13 thoughts to “My Life as a Three-Legged Dog”

  1. Megan This is lovely and wise. I enjoy your super powers since I have been the beneficiary of them many times.

  2. I have to add my feelings about your super powers. I am In awe of them and I want to be around you EXACTLY as you are!! You have some powerful gifts

  3. I love this! Thank you

    I met your talents before groking the extent of your limitations, so those limits were shocking in the context of eg your “calligraphy”. (Anyone who’s seen this art knows the term ‘calligraphy’ isn’t descriptive.) Matching the superpower owner with the mild mannered gimp shocked me (tho anyone who knows Megan knows ‘mild-mannered’ isn’t quite descriptive either)

    Your amazing brain, your will, & supportive family allowed your skeleton, tendons and ligaments to create a new arrangement all your own.

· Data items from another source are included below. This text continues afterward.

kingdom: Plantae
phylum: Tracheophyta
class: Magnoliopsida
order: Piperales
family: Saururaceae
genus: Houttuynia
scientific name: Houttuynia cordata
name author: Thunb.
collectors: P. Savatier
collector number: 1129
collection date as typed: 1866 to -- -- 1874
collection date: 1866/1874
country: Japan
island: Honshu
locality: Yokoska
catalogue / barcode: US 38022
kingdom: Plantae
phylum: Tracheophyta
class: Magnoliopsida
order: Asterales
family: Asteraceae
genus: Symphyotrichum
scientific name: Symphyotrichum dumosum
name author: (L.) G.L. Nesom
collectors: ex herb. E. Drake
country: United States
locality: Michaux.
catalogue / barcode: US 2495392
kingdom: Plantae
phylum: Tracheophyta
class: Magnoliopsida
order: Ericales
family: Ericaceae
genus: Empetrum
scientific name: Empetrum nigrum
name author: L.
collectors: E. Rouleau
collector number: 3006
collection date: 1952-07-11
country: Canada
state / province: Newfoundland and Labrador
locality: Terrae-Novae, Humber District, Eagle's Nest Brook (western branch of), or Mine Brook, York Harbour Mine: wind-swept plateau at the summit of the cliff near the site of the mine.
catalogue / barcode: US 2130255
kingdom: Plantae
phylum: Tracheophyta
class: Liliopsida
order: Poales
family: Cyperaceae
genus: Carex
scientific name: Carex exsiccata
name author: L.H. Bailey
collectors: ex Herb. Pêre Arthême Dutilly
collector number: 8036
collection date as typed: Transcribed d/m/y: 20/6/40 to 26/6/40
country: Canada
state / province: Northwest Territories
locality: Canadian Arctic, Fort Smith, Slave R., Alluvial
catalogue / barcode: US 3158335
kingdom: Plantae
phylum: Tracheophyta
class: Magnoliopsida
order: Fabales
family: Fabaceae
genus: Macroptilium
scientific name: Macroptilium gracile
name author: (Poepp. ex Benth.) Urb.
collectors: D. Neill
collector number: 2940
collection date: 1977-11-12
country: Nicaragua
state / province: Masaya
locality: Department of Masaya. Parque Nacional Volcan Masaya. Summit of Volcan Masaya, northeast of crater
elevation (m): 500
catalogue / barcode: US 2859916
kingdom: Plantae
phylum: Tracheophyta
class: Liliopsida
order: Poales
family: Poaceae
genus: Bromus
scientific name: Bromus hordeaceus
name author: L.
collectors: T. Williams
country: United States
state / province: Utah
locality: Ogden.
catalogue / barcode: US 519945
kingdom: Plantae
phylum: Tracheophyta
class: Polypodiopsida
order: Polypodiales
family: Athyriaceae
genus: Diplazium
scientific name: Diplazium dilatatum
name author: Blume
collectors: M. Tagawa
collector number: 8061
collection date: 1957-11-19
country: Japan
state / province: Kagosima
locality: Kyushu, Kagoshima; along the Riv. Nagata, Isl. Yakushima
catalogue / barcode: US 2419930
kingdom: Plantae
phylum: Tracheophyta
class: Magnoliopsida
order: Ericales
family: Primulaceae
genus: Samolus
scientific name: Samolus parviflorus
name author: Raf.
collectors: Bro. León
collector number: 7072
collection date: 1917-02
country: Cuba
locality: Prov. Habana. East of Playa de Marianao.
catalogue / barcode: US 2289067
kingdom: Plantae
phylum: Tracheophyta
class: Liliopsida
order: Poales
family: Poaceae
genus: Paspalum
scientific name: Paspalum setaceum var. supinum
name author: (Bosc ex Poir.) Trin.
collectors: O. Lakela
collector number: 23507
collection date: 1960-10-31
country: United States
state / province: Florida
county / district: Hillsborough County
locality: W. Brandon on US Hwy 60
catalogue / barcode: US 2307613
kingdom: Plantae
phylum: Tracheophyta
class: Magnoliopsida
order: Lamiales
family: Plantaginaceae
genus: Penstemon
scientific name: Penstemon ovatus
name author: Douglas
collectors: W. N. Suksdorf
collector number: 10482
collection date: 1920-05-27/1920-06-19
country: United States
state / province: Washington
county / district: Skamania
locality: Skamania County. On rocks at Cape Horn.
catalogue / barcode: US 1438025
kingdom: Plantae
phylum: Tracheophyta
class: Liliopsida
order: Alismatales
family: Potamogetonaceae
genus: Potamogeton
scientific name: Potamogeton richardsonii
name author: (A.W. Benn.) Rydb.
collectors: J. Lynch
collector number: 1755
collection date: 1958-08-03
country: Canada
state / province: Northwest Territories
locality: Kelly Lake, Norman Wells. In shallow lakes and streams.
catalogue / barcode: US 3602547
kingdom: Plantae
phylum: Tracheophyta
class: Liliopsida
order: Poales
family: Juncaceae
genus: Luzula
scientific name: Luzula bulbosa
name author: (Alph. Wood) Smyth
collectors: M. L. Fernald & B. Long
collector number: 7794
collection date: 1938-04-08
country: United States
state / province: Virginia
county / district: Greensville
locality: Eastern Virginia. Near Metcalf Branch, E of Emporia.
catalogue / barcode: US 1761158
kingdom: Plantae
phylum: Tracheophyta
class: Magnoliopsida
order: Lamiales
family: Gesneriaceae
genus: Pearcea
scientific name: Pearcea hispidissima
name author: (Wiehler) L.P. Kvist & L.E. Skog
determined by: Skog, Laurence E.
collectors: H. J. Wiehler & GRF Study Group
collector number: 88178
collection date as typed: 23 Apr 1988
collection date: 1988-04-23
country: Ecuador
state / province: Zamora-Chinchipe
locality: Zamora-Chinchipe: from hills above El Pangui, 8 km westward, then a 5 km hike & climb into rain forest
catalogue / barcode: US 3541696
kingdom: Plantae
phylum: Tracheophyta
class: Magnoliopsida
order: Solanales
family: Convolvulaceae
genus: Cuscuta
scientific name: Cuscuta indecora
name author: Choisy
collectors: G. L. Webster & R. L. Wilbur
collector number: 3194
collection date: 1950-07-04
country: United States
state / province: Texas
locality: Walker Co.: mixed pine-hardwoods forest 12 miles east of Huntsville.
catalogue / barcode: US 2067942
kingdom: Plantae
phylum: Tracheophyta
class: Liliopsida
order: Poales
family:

    Here is BBC on three-legged dogs & skeletons

    1. Kathryn, thank you! I can’t tell you how much your words mean to me. The story about the three-legged goat is amazing! Thanks so much for sharing. It gives so much depth to the whole “nature vs. nurture” conversation. I had never thought of it in physical terms before, even though I myself exhibit evidence of it. (When you don’t have an index finger, another finger steps up!)